> _Exercise_
Stopping at the line that holds "The Cliff: The", repeat the lines below exactly, starting from the very first and including that final line.

[Collected data entries]
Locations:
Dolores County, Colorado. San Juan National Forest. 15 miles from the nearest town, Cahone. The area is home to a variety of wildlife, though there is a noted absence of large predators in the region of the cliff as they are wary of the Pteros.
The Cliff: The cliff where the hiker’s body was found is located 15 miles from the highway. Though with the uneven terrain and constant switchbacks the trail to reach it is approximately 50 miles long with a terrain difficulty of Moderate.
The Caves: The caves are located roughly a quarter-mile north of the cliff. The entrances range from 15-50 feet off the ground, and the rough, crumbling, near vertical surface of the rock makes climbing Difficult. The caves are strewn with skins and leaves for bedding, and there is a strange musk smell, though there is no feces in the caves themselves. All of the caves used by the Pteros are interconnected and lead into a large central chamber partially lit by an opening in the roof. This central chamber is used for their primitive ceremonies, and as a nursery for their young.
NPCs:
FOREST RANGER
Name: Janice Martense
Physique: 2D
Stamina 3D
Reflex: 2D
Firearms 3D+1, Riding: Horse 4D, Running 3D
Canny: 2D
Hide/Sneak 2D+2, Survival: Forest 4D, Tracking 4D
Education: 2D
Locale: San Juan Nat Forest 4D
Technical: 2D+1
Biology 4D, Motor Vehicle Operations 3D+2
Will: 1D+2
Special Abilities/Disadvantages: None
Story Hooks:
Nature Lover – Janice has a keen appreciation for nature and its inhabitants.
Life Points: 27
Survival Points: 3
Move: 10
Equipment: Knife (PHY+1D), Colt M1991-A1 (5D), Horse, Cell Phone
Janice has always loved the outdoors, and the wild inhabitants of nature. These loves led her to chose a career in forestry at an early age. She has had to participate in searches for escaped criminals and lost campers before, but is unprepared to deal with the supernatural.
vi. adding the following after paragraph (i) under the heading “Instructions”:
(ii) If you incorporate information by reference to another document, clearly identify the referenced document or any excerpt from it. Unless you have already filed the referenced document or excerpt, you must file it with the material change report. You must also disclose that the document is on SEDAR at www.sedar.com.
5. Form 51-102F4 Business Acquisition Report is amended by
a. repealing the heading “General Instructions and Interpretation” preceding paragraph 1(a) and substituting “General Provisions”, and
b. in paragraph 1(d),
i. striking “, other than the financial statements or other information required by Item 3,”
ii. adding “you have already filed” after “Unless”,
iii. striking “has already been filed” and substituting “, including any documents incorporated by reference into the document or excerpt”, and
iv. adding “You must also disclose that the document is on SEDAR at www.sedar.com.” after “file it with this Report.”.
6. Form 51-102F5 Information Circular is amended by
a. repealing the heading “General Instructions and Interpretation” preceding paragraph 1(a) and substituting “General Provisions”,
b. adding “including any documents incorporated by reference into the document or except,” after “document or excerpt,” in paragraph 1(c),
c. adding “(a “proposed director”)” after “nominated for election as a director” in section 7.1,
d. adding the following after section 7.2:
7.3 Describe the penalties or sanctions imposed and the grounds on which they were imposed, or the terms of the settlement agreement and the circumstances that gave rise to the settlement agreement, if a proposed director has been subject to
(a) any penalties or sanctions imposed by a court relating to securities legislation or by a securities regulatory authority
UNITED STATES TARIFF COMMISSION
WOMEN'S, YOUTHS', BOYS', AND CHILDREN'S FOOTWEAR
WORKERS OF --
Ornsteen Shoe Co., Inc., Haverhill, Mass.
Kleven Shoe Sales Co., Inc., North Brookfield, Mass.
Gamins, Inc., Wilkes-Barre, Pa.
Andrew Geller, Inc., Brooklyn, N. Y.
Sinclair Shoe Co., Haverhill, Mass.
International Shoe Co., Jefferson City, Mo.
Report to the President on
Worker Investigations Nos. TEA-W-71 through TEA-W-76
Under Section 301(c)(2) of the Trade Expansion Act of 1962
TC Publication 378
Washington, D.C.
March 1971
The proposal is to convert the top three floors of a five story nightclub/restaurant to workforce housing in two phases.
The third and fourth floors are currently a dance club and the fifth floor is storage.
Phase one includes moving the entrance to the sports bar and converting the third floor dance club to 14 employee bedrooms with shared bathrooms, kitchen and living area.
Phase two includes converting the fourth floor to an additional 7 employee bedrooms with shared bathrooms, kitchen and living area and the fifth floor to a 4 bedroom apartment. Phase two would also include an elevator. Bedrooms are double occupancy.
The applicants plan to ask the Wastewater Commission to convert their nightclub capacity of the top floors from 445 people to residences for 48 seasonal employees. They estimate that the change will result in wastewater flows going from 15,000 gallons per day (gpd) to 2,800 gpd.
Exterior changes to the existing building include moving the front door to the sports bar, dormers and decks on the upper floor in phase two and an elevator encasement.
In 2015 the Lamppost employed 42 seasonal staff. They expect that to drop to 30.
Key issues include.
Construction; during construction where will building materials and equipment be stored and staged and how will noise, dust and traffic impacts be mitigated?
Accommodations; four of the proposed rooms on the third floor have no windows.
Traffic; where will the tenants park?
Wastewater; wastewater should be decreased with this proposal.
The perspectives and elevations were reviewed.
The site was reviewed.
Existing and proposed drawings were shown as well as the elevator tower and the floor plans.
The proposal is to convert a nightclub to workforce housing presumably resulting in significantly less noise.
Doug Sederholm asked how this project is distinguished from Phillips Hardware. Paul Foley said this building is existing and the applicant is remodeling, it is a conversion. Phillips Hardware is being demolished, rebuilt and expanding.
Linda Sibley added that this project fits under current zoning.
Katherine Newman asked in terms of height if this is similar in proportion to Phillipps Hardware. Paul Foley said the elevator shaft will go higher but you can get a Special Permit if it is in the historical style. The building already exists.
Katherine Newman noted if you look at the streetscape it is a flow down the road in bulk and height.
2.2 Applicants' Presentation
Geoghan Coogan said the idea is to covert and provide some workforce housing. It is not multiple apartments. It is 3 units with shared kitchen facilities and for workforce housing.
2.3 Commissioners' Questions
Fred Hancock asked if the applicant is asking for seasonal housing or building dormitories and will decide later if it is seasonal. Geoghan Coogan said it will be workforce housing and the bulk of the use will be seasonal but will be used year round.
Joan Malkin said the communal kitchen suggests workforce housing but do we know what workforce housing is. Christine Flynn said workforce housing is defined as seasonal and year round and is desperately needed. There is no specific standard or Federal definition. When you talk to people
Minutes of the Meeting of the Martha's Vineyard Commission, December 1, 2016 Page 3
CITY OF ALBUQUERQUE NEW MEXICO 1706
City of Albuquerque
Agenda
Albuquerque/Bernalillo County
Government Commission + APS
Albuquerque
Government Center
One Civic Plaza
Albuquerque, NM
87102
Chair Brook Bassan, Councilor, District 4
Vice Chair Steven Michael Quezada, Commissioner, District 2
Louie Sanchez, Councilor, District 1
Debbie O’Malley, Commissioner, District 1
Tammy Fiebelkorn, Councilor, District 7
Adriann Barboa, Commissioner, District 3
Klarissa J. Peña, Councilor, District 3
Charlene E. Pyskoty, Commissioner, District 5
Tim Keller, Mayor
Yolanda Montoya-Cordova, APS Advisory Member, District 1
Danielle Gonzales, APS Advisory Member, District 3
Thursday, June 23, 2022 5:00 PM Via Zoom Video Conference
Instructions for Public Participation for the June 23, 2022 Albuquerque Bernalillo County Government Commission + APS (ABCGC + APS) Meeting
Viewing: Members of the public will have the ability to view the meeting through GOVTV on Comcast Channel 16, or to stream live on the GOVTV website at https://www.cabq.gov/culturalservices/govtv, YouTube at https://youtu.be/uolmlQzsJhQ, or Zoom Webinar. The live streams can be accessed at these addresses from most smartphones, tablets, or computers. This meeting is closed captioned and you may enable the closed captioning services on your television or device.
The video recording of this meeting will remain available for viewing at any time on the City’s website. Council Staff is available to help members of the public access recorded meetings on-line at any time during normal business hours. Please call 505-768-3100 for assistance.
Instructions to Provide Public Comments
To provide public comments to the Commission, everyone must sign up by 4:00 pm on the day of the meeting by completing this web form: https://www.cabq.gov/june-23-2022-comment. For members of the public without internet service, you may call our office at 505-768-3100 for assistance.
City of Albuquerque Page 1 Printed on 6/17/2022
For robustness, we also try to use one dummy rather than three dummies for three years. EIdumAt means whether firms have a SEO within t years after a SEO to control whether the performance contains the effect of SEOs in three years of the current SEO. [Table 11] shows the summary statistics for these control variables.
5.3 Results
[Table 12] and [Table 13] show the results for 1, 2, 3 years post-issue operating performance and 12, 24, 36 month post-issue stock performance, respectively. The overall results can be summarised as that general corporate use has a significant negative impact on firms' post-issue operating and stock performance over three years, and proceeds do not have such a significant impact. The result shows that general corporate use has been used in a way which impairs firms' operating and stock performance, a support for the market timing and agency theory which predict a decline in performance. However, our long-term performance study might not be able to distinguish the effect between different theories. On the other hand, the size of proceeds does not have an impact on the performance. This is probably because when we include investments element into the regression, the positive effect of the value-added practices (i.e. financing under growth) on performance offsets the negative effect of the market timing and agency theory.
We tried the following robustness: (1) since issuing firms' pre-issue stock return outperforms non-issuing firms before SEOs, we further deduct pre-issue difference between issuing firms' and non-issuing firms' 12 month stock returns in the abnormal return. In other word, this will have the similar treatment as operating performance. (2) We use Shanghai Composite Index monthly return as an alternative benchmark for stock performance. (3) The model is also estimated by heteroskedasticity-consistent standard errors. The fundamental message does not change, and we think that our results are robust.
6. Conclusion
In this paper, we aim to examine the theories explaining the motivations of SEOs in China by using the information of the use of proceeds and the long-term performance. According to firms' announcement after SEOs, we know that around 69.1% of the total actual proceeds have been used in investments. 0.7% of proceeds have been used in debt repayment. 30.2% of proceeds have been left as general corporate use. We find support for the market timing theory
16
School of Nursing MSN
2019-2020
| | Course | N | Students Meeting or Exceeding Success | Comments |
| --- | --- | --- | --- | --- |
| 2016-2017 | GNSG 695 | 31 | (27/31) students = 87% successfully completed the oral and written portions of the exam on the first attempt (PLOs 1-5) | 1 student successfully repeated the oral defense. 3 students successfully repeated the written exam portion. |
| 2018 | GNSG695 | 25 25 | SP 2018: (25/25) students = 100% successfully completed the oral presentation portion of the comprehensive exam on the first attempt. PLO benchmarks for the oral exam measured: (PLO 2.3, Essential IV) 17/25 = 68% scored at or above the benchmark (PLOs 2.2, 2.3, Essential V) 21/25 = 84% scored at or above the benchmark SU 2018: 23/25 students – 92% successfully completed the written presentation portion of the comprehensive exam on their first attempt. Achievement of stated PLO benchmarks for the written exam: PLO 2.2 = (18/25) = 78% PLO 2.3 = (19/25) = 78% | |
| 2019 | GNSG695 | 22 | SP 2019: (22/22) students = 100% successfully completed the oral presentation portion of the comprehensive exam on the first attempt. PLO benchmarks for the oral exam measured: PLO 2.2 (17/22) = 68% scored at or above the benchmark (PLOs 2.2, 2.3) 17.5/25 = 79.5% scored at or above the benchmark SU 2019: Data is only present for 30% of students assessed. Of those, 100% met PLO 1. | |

> _Response_
Locations:
Dolores County, Colorado. San Juan National Forest. 15 miles from the nearest town, Cahone. The area is home to a variety of wildlife, though there is a noted absence of large predators in the region of the cliff as they are wary of the Pteros.
The Cliff: The cliff where the hiker’s body was found is located 15 miles from the highway. Though with the uneven terrain and constant switchbacks the trail to reach it is approximately 50 miles long with a terrain difficulty of Moderate.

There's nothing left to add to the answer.